━━ STUDY MATERIAL ━━

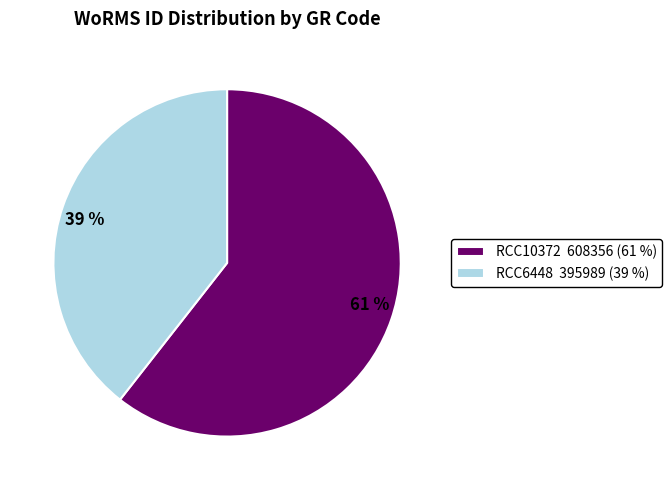

True or false: RCC10372 accounts for 61% of the total.

True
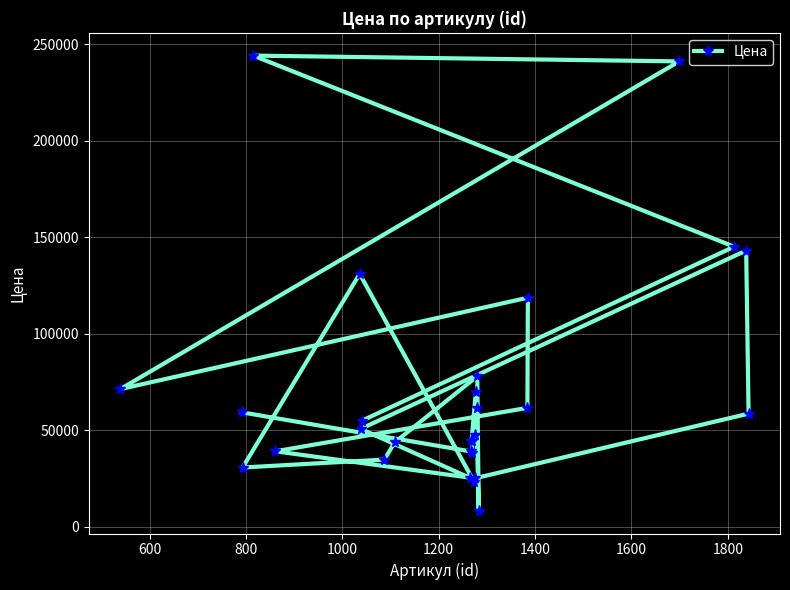

What is the value of the 28th point from the left?

58600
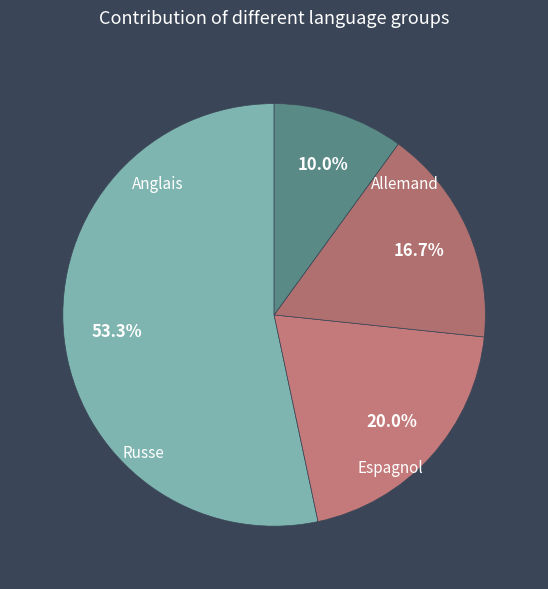

To the nearest percent, what percentage of the pie is Anglais?

53%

━━━

# PROBLEM TO SOLVE:
Present the listing above as a numbered list with one line per number, skipping blank lines and leaving out the pictures.

# TASK RESPONSE:
1. True or false: RCC10372 accounts for 61% of the total.
2. True
3. What is the value of the 28th point from the left?
4. 58600
5. To the nearest percent, what percentage of the pie is Anglais?
6. 53%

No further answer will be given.